Steve Aoki explains: “Growing up, when Kevin finished college, he went into the restaurant business. I was always in music. My first real job, I was working for Kevin in Dallas.” Steve remembers peeling onions and working back-of-house at restaurants. Then the brothers came to Hawai‘i, where Kevin managed Benihana in Waikīkī and Steve worked as a host. “Kevin kind of ushered me into the family business. He opened up Bluetree, got me involved and said ‘let’s work together’ because as a health nut, it makes sense for me.”
Bluetree Café today is known for coffee, juice, smoothies and acai bowls, wrapped in a hip cafe lounge atmosphere. The coffee is all locally sourced in Hawai‘i, the smoothies are made without ice (because you’re paying for fresh ingredients, says Kevin, not to fill up on ice) and the acai is fresh from the Amazon.
“It’s about focusing on small details,” says Kevin, who gestures to a small garden outside. Fresh mint grows in tubs on the top and fish swim in tubs on the bottom, creating a self-sustaining system. Inside the cafe, Bluetree uses a nontoxic pH spray made out of lemongrass to kill the bacteria on their vegetables. To make the juices and smoothies, Kevin says most places will use a “high pressure processing” centrifugal system (often a blender with swirling blades like your standard juicer) which can give juice a longer shelf life but loses some nutrients along the way. Bluetree instead uses an unpasteurized cold-press method which preserves the vitamins, minerals and enzymes. “The whole idea is to give honest food to customers,” Kevin says.

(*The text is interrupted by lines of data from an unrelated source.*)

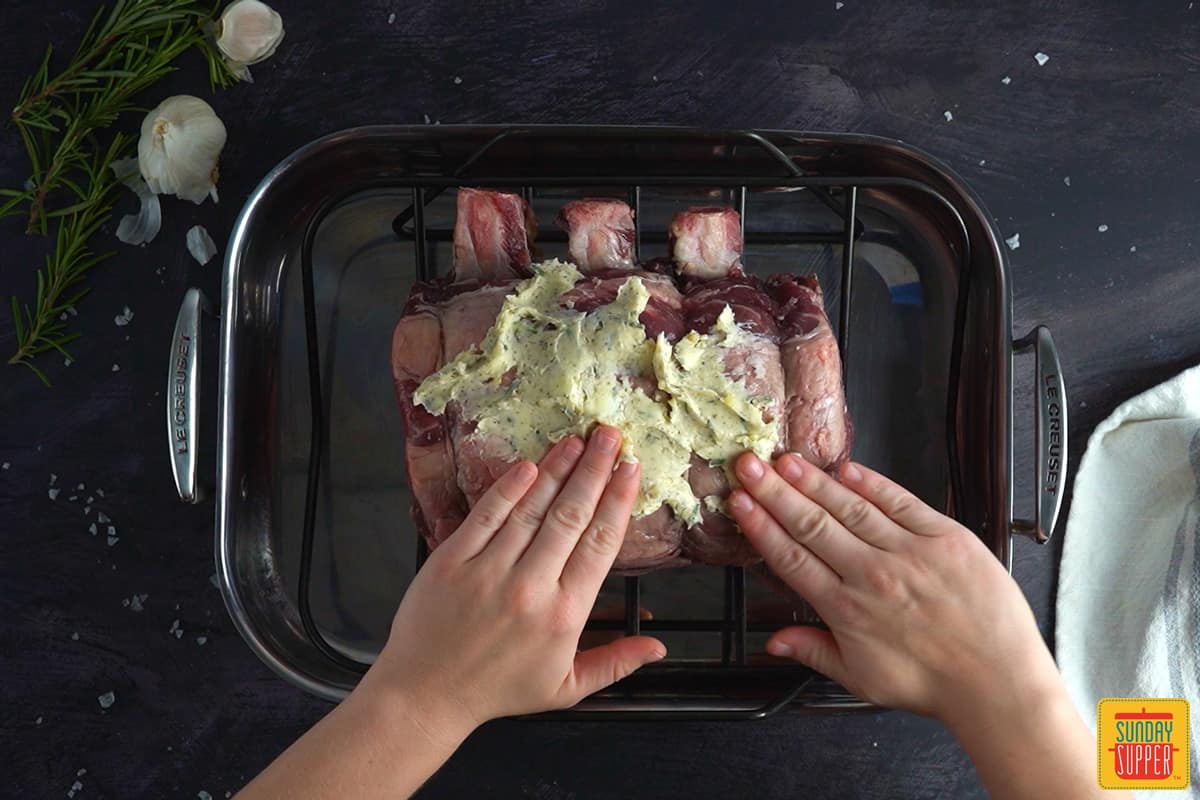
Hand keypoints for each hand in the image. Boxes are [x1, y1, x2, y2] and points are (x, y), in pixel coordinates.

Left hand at [364, 426, 665, 737]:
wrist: (426, 693)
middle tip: (610, 435)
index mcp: (564, 615)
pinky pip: (486, 515)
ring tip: (577, 440)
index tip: (631, 468)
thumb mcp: (566, 688)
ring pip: (532, 508)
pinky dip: (508, 488)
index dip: (618, 500)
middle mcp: (531, 587)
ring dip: (557, 470)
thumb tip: (659, 645)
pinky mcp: (452, 559)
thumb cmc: (498, 689)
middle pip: (571, 516)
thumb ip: (615, 662)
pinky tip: (529, 465)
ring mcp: (489, 570)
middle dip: (595, 470)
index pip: (601, 544)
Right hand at [727, 452, 1056, 721]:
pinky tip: (847, 468)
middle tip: (749, 464)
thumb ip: (813, 651)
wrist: (997, 682)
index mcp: (847, 609)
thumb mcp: (861, 677)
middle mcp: (872, 575)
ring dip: (814, 481)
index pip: (792, 557)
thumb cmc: (933, 682)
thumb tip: (775, 642)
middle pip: (812, 524)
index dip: (761, 526)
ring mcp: (909, 552)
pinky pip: (901, 502)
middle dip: (774, 491)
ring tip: (786, 461)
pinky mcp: (945, 537)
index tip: (740, 502)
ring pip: (850, 508)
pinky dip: (872, 483)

The duo plans expansion this year, with Bluetree locations slated in the Kaka‘ako Collection, a spot in the Vanguard Lofts and the Kapolei Commons. Steve and Kevin Aoki want to take Bluetree worldwide, beyond the two locations here and in Florida, beginning with spots in Japan, Korea and across the United States to New York and Dallas. “The brand we’re building is global and luckily for me, I tour around the world,” Steve says.
Almost as long as he’s been touring, Hawai‘i has been an important spot for Steve to play. “I love my Hawai‘i fans. We’ve hit 20 years with the company [Dim Mak], so we did 20 shows around the world in 20 different cities. We only did eight shows in America and two of them are here in Hawai‘i, on Maui and O‘ahu.”

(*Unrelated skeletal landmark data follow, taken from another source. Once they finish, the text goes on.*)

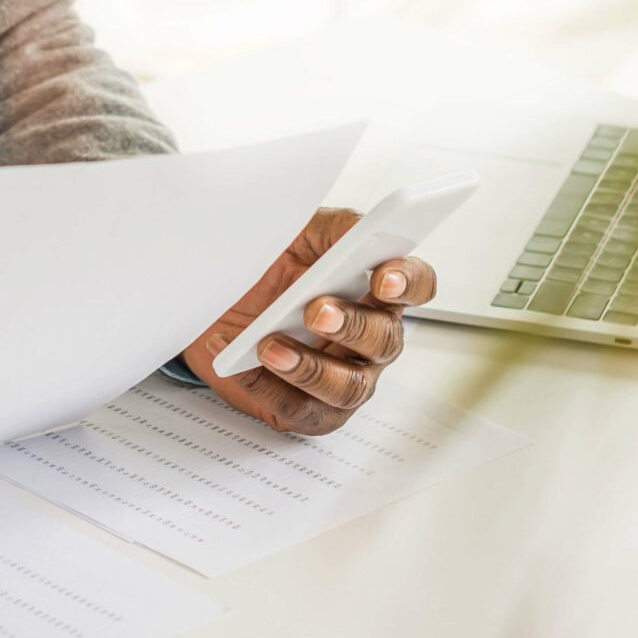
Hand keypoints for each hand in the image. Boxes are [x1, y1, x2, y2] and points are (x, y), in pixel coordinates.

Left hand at [180, 207, 437, 435]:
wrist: (220, 301)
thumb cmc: (270, 267)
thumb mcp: (301, 234)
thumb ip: (337, 228)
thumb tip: (362, 227)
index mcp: (376, 289)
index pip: (417, 285)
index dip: (409, 283)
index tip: (383, 278)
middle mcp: (370, 338)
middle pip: (385, 341)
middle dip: (352, 327)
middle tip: (315, 310)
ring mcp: (345, 377)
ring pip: (349, 387)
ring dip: (310, 367)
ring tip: (270, 345)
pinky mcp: (311, 410)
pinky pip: (301, 409)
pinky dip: (267, 386)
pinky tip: (244, 363)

In the islands, Steve Aoki swims and finds adventure. He likes China Walls and spent the morning on the North Shore, swimming with sharks, no cage. And he loves poi. “It reminds me of acai but without the sugar,” Steve says. “I love me some poi.”
Although he lives in Las Vegas, he’s happy to visit Hawai‘i. And if his work in the music industry ever winds down, he know there’ll be a job waiting for him at Bluetree. “He’s pretty good at spinning [records] so…” Kevin Aoki jokes, moving a flat hand in circles as if he’s wiping down a table. Steve Aoki laughs.